L’economia circolare arriva nei veicoli commerciali con “reECONIC”
I partner coinvolti nel progetto hanno realizzato il veicolo per la raccolta dei rifiuti a batteria basato sul Mercedes-Benz eEconic. Il modello è dotato della nuova carrozzeria FAUN reNew VARIOPRESS, anch’essa realizzata in parte con materiali riciclati.
Il reECONIC celebrerà la sua anteprima mondiale il 4 maggio all’IFAT, la fiera leader mondiale per le tecnologie ambientali, a Monaco di Baviera. Il veicolo è destinato a essere sottoposto a test approfonditi in condizioni reali presso REMONDIS nella seconda metà del 2026, il che significa che passerà quindi alla fase di utilizzo pratico. Il lancio rappresenta un esempio concreto di economia circolare, perché non solo è costruito con materiali riciclati ma svolge anche una funzione coerente con questo approccio, raccogliendo rifiuti destinati al recupero.
Achim Puchert, CEO di Mercedes-Benz Trucks ha dichiarato che «la sostenibilità è parte integrante della nostra strategia». Ha poi aggiunto: «I processi di produzione e di approvvigionamento rispettosi del clima ed efficienti dal punto di vista delle risorse danno un contributo significativo. Con reECONIC, stiamo tracciando un percorso concreto verso una catena del valore più sostenibile nella produzione di veicoli».

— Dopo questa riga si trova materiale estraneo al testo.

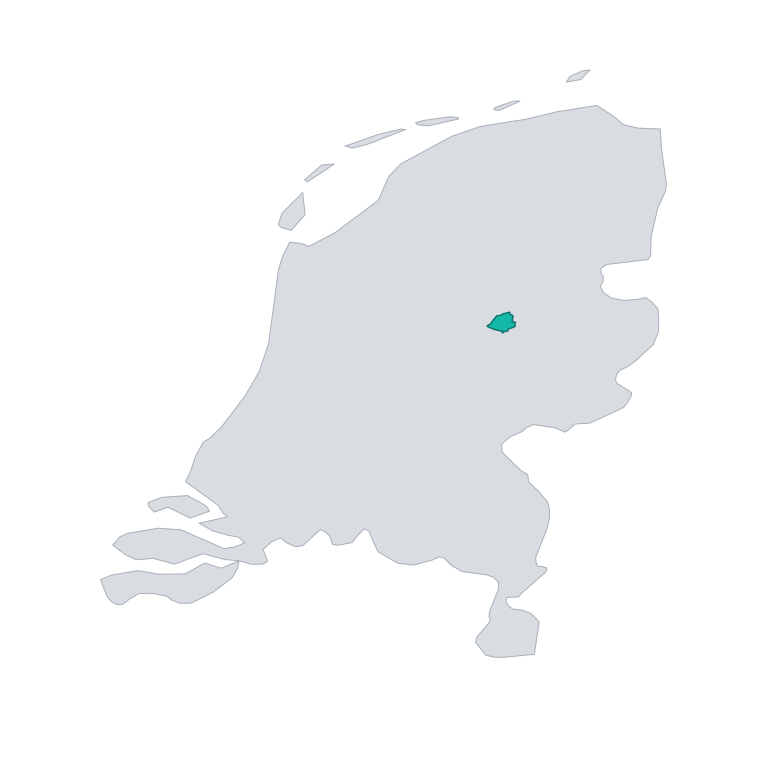 Heerde, Gelderland, Netherlands (highlighted), rotated 353°
{"feature_id": "6326949B25079542820913", "entity_name": "Heerde", "entity_type": "district", "adm_level": 2, "iso_a3": "NLD", "parent_name": "Netherlands", "parent_adm1": "Gelderland", "projection": "equal_earth", "projection_center": [6.06, 52.406], "detail": "fine", "context": "in_parent", "style": "filled", "palette": "teal", "viewbox_px": 768, "rotation_deg": 353, "n_neighbors": 0, "source": "geoboundaries", "source_scale": "gbopen_adm2", "svg_char_len": 6004}
<svg xmlns="http://www.w3.org/2000/svg" viewBox="0 0 768 768"><g transform="rotate(353 384 384)"><path d="M500.3,670.6L484.0,670.2L468.8,669.8L460.7,668.7L452.1,665.7L448.2,659.3L443.5,651.7L444.8,647.0L459.1,633.7L461.2,630.0L459.8,628.1L461.2,622.2L472.2,602.4L473.6,594.5L468.8,588.9L461.7,585.6L438.8,579.8L427.9,571.5L422.9,564.3L417.8,562.3L410.3,564.7L391.3,567.4L375.9,563.5L357.7,549.9L353.6,537.7L351.4,528.4L346.9,525.2L340.7,530.0L332.9,537.5L317.6,538.4L313.3,536.7L312.6,532.5L311.7,528.5L307.6,523.5L303.1,520.7L283.5,534.7L276.3,534.7L267.3,529.3L262.8,524.0L252.9,527.0L243.8,533.5L246.8,545.7L241.9,548.0L230.9,546.9L218.5,541.8L204.6,538.8L183.6,530.4L154.1,537.2L133.7,529.0L116.7,528.2L106.3,521.7L95.1,510.8L103.3,503.5L111.1,501.0L142.2,499.6L164.8,504.0L205.1,527.9L215.4,527.7L226.3,524.7L220.8,518.2L210.7,515.1L195.7,508.7L183.7,499.7L212.1,496.8L208.2,492.1L204.6,484.2L175.1,456.6L180.3,449.1L188.0,433.1L197.5,419.8L205.0,416.3L217.4,406.9L244.2,379.4L261.3,357.0L274.2,330.5L293.2,257.7L298.7,245.4L307.7,231.7L318.7,234.3L326.4,238.2L353.7,227.9L400.6,201.1L414.5,178.0L428.0,167.3L481.6,146.4L511.2,140.1L556.8,138.5L589.8,134.8L629.3,133.5L644.5,146.3L653.3,155.8L667.4,161.0L689.3,164.6L688.1,183.3L688.6,220.2L687.0,226.8L677.3,242.4L667.0,270.5L664.3,289.0L661.2,292.6L619.5,292.5L613.5,295.7L612.7,299.7L614.8,304.4L613.9,309.2L610.6,313.1L612.4,319.2L619.7,326.2L632.9,330.5L647.1,330.9L654.4,330.1L659.7,335.1L665.0,342.8L664.7,352.5L662.7,365.6L656.1,377.6L636.8,391.5L628.2,396.4L620.1,398.9L616.2,402.6L614.4,407.3L614.8,411.4L628.6,422.6L628.3,425.2L624.4,431.0L619.1,436.5L583.5,447.9L568.8,447.0L560.4,452.7L557.8,453.8L548.5,448.5L527.8,442.5L519.9,444.6L515.6,447.9L502.5,451.9L493.2,458.2L493.1,466.2L509.7,487.1L515.5,491.2L515.8,499.1L523.9,508.9L532.1,521.2L533.0,529.0L532.0,537.0L527.8,548.2L513.4,574.6L513.2,579.7L514.4,583.5L519.4,584.6L523.1,586.6L522.0,590.1L495.0,608.5L491.6,611.7L480.2,610.8L478.5,613.8L480.0,618.8L484.4,623.1L494.1,625.4L502.4,630.1L509.0,639.2L500.3,670.6ZM218.5,541.8L216.0,549.4L209.7,557.8L188.4,570.0L166.3,577.9L154.9,576.9L147.2,572.8L143.0,568.4L131.3,564.2L115.1,562.1L105.0,566.6L97.7,570.9L91.4,570.2L86.7,566.6L83.2,561.1L78.7,543.6L90.9,540.4L117.0,539.2L137.1,545.3L163.7,548.3L184.2,539.9L200.1,547.0L218.5,541.8ZM175.3,470.8L190.7,481.8L193.9,485.3L195.1,489.0L175.3,493.4L154.5,480.0L140.5,483.1L135.4,476.8L135.4,472.8L149.9,469.4L175.3,470.8ZM326.4,206.2L310.7,220.2L301.2,216.3L298.5,213.0L303.4,202.2L326.6,184.1L326.4,206.2ZM395.8,144.3L381.2,145.9L374.5,143.1L409.8,135.4L432.1,133.0L436.1,134.1L395.8,144.3ZM490.4,130.0L459.5,133.2L449.0,130.8L447.3,128.5L455.7,127.2L482.1,126.8L490.2,128.8L490.4,130.0ZM361.6,159.6L332.5,174.0L330.1,171.7L348.8,159.1L361.6,159.6ZM616.4,105.8L601.9,106.5L606.1,101.3L619.5,97.4L626.7,97.4L616.4,105.8ZM553.7,119.8L531.7,126.5L526.4,125.1L527.7,123.2L547.0,119.0L553.7,119.8Z" fill="#d9dde1" stroke="#a8b0b8" stroke-width="1"/><path d="M517.7,328.2L517.4,328.1L517.2,328.2L516.9,328.4L516.7,328.4L516.4,328.6L516.3,328.4L516.2,328.3L516.1,328.2L515.7,328.1L515.4,328.2L514.4,328.4L514.3,328.5L513.8,328.6L513.5,328.6L513.2,328.7L512.7,328.7L512.2,328.7L511.4,328.7L510.7,329.0L508.8,329.6L508.3,329.8L507.4,330.1L507.0,330.2L505.0,330.1L504.7,330.1L504.2,330.1L503.9,330.4L503.7,330.6L503.4,330.8L502.8,331.4L502.6,331.6L502.4,331.8L502.2,332.0L501.3,332.8L500.9,333.2L500.9,333.3L500.7,333.5L500.4,333.7L500.2,333.9L499.9,334.2L499.8,334.4L499.5,334.6L499.4,334.7L499.4,334.8L499.2,335.0L498.9,335.3L498.7,335.5L498.4,335.9L498.2,336.1L498.0,336.3L497.6,336.6L497.4,336.8L497.2,337.0L496.7,337.3L496.2,337.7L496.1,337.8L495.9,337.9L495.0,338.2L494.8,338.3L494.6,338.4L494.4,338.4L494.1,338.5L493.8,338.7L493.7,338.8L493.6,339.2L494.6,340.3L495.4,340.7L496.1,341.1L497.1,341.6L497.7,341.9L497.8,342.0L498.4,342.3L498.5,342.4L498.7,342.5L499.0,342.6L499.4,342.8L499.5,342.9L500.0,343.2L501.0,343.6L501.3,343.7L501.9,344.0L502.6,344.3L502.8,344.4L503.1,344.5L503.4,344.6L503.5,344.6L503.8,344.7L503.9,344.8L504.0,344.8L506.1,345.3L506.3,345.4L506.8,345.6L506.8,345.8L506.7,345.9L506.9,346.1L507.0,346.2L507.3,346.5L507.4,346.4L507.5,346.4L507.8,346.3L508.1,346.2L508.1,346.4L508.0,346.7L508.0,346.8L508.0,347.2L508.0,347.3L508.0,347.6L508.3,347.5L508.5,347.5L508.6,347.4L508.8,347.3L508.9,347.2L509.0,347.2L509.2,346.9L509.3,346.9L509.5,346.8L509.6,346.7L509.8,346.7L510.1,346.6L510.5,346.6L510.8,346.6L511.2,346.6L511.3,346.6L511.6,346.6L512.0,346.6L512.4,346.5L513.0,346.5L513.2,346.4L513.5,346.1L513.6,345.9L513.6,345.7L513.7,345.4L513.7,345.2L513.8,345.0L513.8,344.9L514.0,344.7L514.3,344.5L514.5,344.4L514.8,344.4L515.0,344.3L515.3,344.3L515.6,344.2L515.8,344.2L516.1,344.2L516.4,344.1L516.9,344.0L517.3,343.9L517.5,343.8L517.8,343.8L518.2,343.7L518.6,343.6L518.8,343.5L519.2,343.5L519.4,343.4L519.6,343.4L519.9,343.3L520.0,343.2L520.3,343.1L520.5,343.0L520.6,342.9L520.8,342.8L520.9,342.6L521.0,342.5L521.1,342.4L521.2,342.2L521.3,342.1L521.3,341.9L521.3,341.6L521.3,341.4L521.2,341.0L521.2,340.8L521.2,340.7L521.2,340.4L521.2,340.2L521.3,340.1L521.6,339.6L521.8,339.4L521.9,339.2L522.0,339.1L522.0,338.9L521.9,338.9L521.5,339.0L521.4,338.9L521.2,338.9L521.1,338.7L520.9,338.5L520.7,338.5L520.6,338.4L520.4,338.4L520.2,338.4L520.0,338.2L519.9,338.1L519.8,337.9L519.7,337.9L519.7,337.7L519.4,337.5L519.3,337.4L518.9,337.4L519.0,337.1L519.0,336.9L519.2,336.6L519.3,336.6L519.3,336.4L519.4,336.2L519.5,336.1L519.5,335.9L519.4,335.8L519.3,335.6L519.3,335.2L519.4,334.9L519.5,334.8L519.5,334.7L519.6,334.4L519.7,334.2L519.8,334.1L520.1,333.7L520.0,333.4L520.0,333.2L519.9,333.1L519.8,332.9L519.9,332.7L520.0,332.6L520.1,332.4L520.3,332.4L520.1,332.1L519.9,331.9L519.5,331.4L519.4,331.4L519.3,331.2L519.2,331.1L518.9,331.0L518.8,330.9L518.7,330.9L518.3,330.7L518.2,330.6L518.0,330.4L517.9,330.4L517.7,330.2L517.6,329.9L517.5,329.6L517.5,329.4L517.6,329.2L517.6,328.9L517.7,328.7L517.7,328.4L517.7,328.2Z" fill="#14b8a6" stroke="#0f766e" stroke-width="1.5"/></g></svg>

Si tratta, tra l’altro, di materiali con una storia alle spalle, così come sostiene Roland Dold, reECONIC Project Manager di Mercedes-Benz Trucks: «Dalle reti da pesca ai componenti automobilistici. Anche al termine del loro ciclo di vita, molti di questi componenti possono essere riconvertiti nelle loro materie prime e riutilizzati. Questa è l’economia circolare nella sua forma più pura. Prevediamo di poter integrare le nostre scoperte e la nostra esperienza nella produzione in serie, in modo che in futuro circolino sulle strade più autocarri con un elevato contenuto di materiali riciclati».

Lo studio
Secondo uno studio condotto dai partner coinvolti nel progetto – certificato da TÜV SÜD – nel complesso circa l’80% dei materiali, quali acciaio, alluminio, vetro e plastica, potrebbe essere sostituito con materiali riciclati. I partner inoltre hanno dimostrato che, rispetto a un veicolo prodotto in modo convenzionale, la serie eEconic potrebbe ridurre le emissioni di CO₂ fino al 41%.
Nella trasformazione dell’approvvigionamento delle risorse, della produzione delle materie prime e della fabbricazione del veicolo, i partner si sono concentrati in particolare su singoli grandi assemblaggi. Nelle aree della scocca, del telaio, della carrozzeria e degli allestimenti interni del veicolo – inclusi sedili, plancia e elementi di rivestimento – singoli componenti sono stati sostituiti in modo efficiente dal punto di vista delle risorse. Ad esempio, il telaio della cabina e la struttura di protezione della batteria sono in gran parte realizzati in alluminio riciclato mediante processo di estrusione. I componenti in alluminio installati contengono almeno il 75% di materiale riciclato post-consumo, ovvero il materiale recuperato da prodotti già utilizzati.